In the circumstances we feel that to reject these petitions upon the mere statements of admittedly disgruntled employees that they were not properly verified, was improper. The writings which they had executed, together with the other testimony in the case, compel us to conclude that there was due compliance with the requirements of statute.

(3) The court also sustained an objection to the validity of 1,481 other signatures of the 6,182 upon the ground that forged or irregular signatures to an aggregate number of over 3,900 were found on the sheets which also contained the 1,481 genuine signatures. As this number represented only about thirty per cent of all the signatures on the petition sheets on which other signatures were conceded to be irregular, the court stated that the affidavits made by the subscribing witnesses on the said petition sheets compelled the *456court to disbelieve the authentication of the genuine signatures on the sheets. The court’s reasoning was that since some of the signatures were conceded tó be forged, the subscribing witnesses could not be believed as to the authentication of the genuine signatures on the pages.

The difficulty with the position taken by the Special Term judge, as we see it, is that the 1,481 persons whose signatures are admittedly genuine and whose signatures were properly obtained, are disfranchised through no fault of theirs and because their names happened to be on sheets which contain names that are irregular. In the absence of proof that the 1,481 signatures were not genuine, it would be unjust to rule out such signatures.

Upon all the evidence, we find that the petition of appellant contains 6,182 valid signatures. This is more than 1,000 in excess of the number required by statute.

Under the system of direct primaries which prevails in this State with respect to municipal as well as other elections, candidates of the various political parties for public office are selected by vote of the enrolled voters of said parties cast at a primary election. The right to have a candidate’s name voted on in the primaries is based on the presentation and filing of a petition, duly authenticated, containing the signatures of a specific number of enrolled members of the party.

Where, as here, a petition containing the requisite number of signatures has been filed, the enrolled voters of a party should not be precluded from having the issue concerning the election of their designee determined by vote of the members of the party.

We find that there were 6,182 valid signatures of enrolled Republicans on the Davies petition and we hold that the court was not warranted in declaring invalid the petition.

The order granting the motion of petitioners Lefkowitz and Benjamin to declare the petition invalid, null and void should accordingly be reversed, without costs, and the said motion denied.

And the order denying the motion -of John R. Davies for an order directing the board of elections to place his name on the Republican primary ballot for the office of mayor of the city of New York should be reversed, without costs, and the said motion granted.

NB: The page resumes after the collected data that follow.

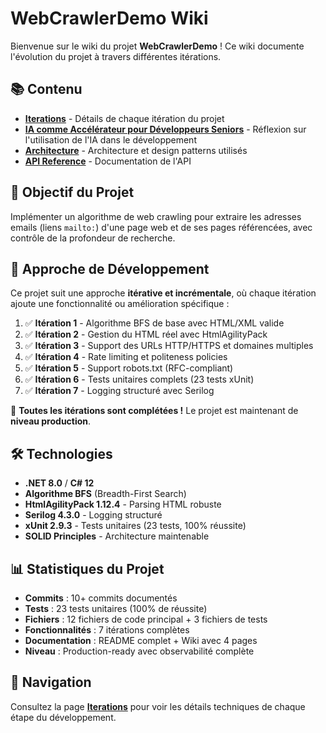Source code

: # WebCrawlerDemo Wiki

Bienvenue sur le wiki du projet **WebCrawlerDemo** ! Ce wiki documente l'évolution du projet à travers différentes itérations.

## 📚 Contenu

- **[Iterations](Iterations)** - Détails de chaque itération du projet
- **[IA comme Accélérateur pour Développeurs Seniors](IA-Accelerateur-Developpeurs-Seniors)** - Réflexion sur l'utilisation de l'IA dans le développement
- **[Architecture](Architecture)** - Architecture et design patterns utilisés
- **[API Reference](API-Reference)** - Documentation de l'API

## 🎯 Objectif du Projet

Implémenter un algorithme de web crawling pour extraire les adresses emails (liens `mailto:`) d'une page web et de ses pages référencées, avec contrôle de la profondeur de recherche.

## 🔄 Approche de Développement

Ce projet suit une approche **itérative et incrémentale**, où chaque itération ajoute une fonctionnalité ou amélioration spécifique :

1. ✅ **Itération 1** - Algorithme BFS de base avec HTML/XML valide
2. ✅ **Itération 2** - Gestion du HTML réel avec HtmlAgilityPack
3. ✅ **Itération 3** - Support des URLs HTTP/HTTPS et domaines multiples
4. ✅ **Itération 4** - Rate limiting et politeness policies
5. ✅ **Itération 5** - Support robots.txt (RFC-compliant)
6. ✅ **Itération 6** - Tests unitaires complets (23 tests xUnit)
7. ✅ **Itération 7** - Logging structuré avec Serilog

🎉 **Toutes les itérations sont complétées !** Le projet est maintenant de **niveau production**.

## 🛠️ Technologies

- **.NET 8.0** / **C# 12**
- **Algorithme BFS** (Breadth-First Search)
- **HtmlAgilityPack 1.12.4** - Parsing HTML robuste
- **Serilog 4.3.0** - Logging structuré
- **xUnit 2.9.3** - Tests unitaires (23 tests, 100% réussite)
- **SOLID Principles** - Architecture maintenable

## 📊 Statistiques du Projet

- **Commits** : 10+ commits documentés
- **Tests** : 23 tests unitaires (100% de réussite)
- **Fichiers** : 12 fichiers de code principal + 3 fichiers de tests
- **Fonctionnalités** : 7 itérations complètes
- **Documentation** : README complet + Wiki avec 4 pages
- **Niveau** : Production-ready avec observabilité complète

## 📖 Navigation

Consultez la page **[Iterations](Iterations)** pour voir les détails techniques de chaque étape du développement.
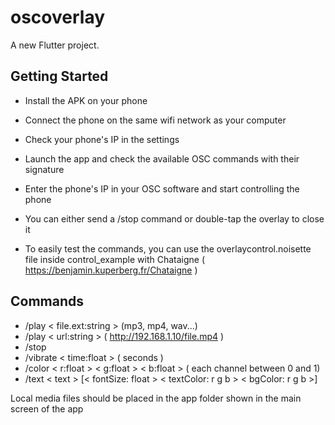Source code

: # oscoverlay

A new Flutter project.

## Getting Started

- Install the APK on your phone
- Connect the phone on the same wifi network as your computer
- Check your phone's IP in the settings
- Launch the app and check the available OSC commands with their signature
- Enter the phone's IP in your OSC software and start controlling the phone
- You can either send a /stop command or double-tap the overlay to close it 

- To easily test the commands, you can use the overlaycontrol.noisette file inside control_example with Chataigne ( https://benjamin.kuperberg.fr/Chataigne ) 

## Commands
- /play < file.ext:string > (mp3, mp4, wav...)
- /play < url:string > ( http://192.168.1.10/file.mp4 )
- /stop
- /vibrate < time:float > ( seconds )
- /color < r:float > < g:float > < b:float > ( each channel between 0 and 1)
- /text < text > [< fontSize: float > < textColor: r g b > < bgColor: r g b >]

Local media files should be placed in the app folder shown in the main screen of the app
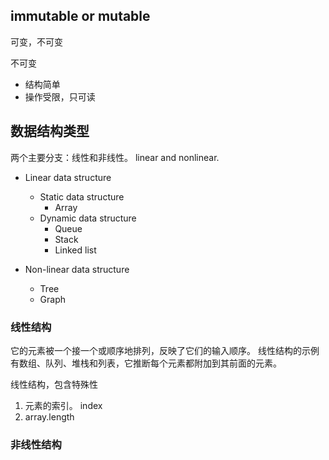 ## immutable or mutable
可变，不可变

不可变
- 结构简单
- 操作受限，只可读

## 数据结构类型

两个主要分支：线性和非线性。
linear and nonlinear.

- Linear data structure
  - Static data structure
    - Array
  - Dynamic data structure
    - Queue
    - Stack
    - Linked list

- Non-linear data structure
  - Tree
  - Graph

### 线性结构

它的元素被一个接一个或顺序地排列，反映了它们的输入顺序。
线性结构的示例有数组、队列、堆栈和列表，它推断每个元素都附加到其前面的元素。

线性结构，包含特殊性
1. 元素的索引。 index
2. array.length

### 非线性结构 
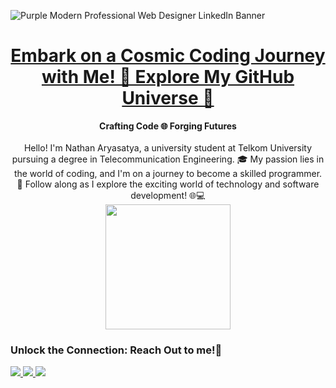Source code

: ![Purple Modern Professional Web Designer LinkedIn Banner](https://github.com/Noctchilll/nathan/assets/146350623/a3c2142a-281c-494f-b22b-c3587e12e198)

# <div align="center"> [Embark on a Cosmic Coding Journey with Me! 🚀 Explore My GitHub Universe 🌌](https://github.com/Noctchilll)
<div align="center"> 
  <strong>Crafting Code 🌐 Forging Futures</strong> <br/><br/>
</div>

<div align="center">
Hello! I'm Nathan Aryasatya, a university student at Telkom University pursuing a degree in Telecommunication Engineering. 🎓 My passion lies in the world of coding, and I'm on a journey to become a skilled programmer. 🚀 Follow along as I explore the exciting world of technology and software development! 🌐💻
</div>

<div id="header" align="center">
  <img src="https://media.giphy.com/media/4vyzSXgBA1Z6VabaLU/giphy.gif" width="200"/>
</div>

### Unlock the Connection: Reach Out to me!🤝
<div id="badges" align="left">
  <a href="https://line.me/ti/p/e2ZV8N6NGK">
    <img src="https://img.shields.io/badge/Line-00C300?style=for-the-badge&logo=line&logoColor=white"/>
  </a>
  <a href="https://wa.me/6287824692740">
    <img src="https://img.shields.io/badge/WhatsApp-25D366?style=for-the-badge&logo=whatsapp&logoColor=white"/>
  </a>
  <a href="https://instagram.com/nathanandhikaa?igshid=OGQ5ZDc2ODk2ZA==">
    <img src="https://img.shields.io/badge/Instagram-%23E4405F.svg?style=for-the-badge&logo=Instagram&logoColor=white"/>
  </a>
</div>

O’Malley, Glennon, Cohn and Callahan, JJ., concur; Dore, J., dissents and votes to affirm.

Orders, so far as appealed from, reversed, without costs, and the motion of petitioners Lefkowitz and Benjamin to declare invalid, null and void the petition purporting to designate John R. Davies *457as the Republican candidate for the office of mayor of the city of New York and to enjoin and restrain the board of elections from placing his name as such a candidate on the Republican primary ballot in the primary election to be held on September 16, 1941, denied; and the motion of the petitioner John R. Davies for an order directing the board of elections to place his name on the Republican primary ballot for the office of mayor of the city of New York to be voted upon at the primary election to be held on September 16, 1941, granted.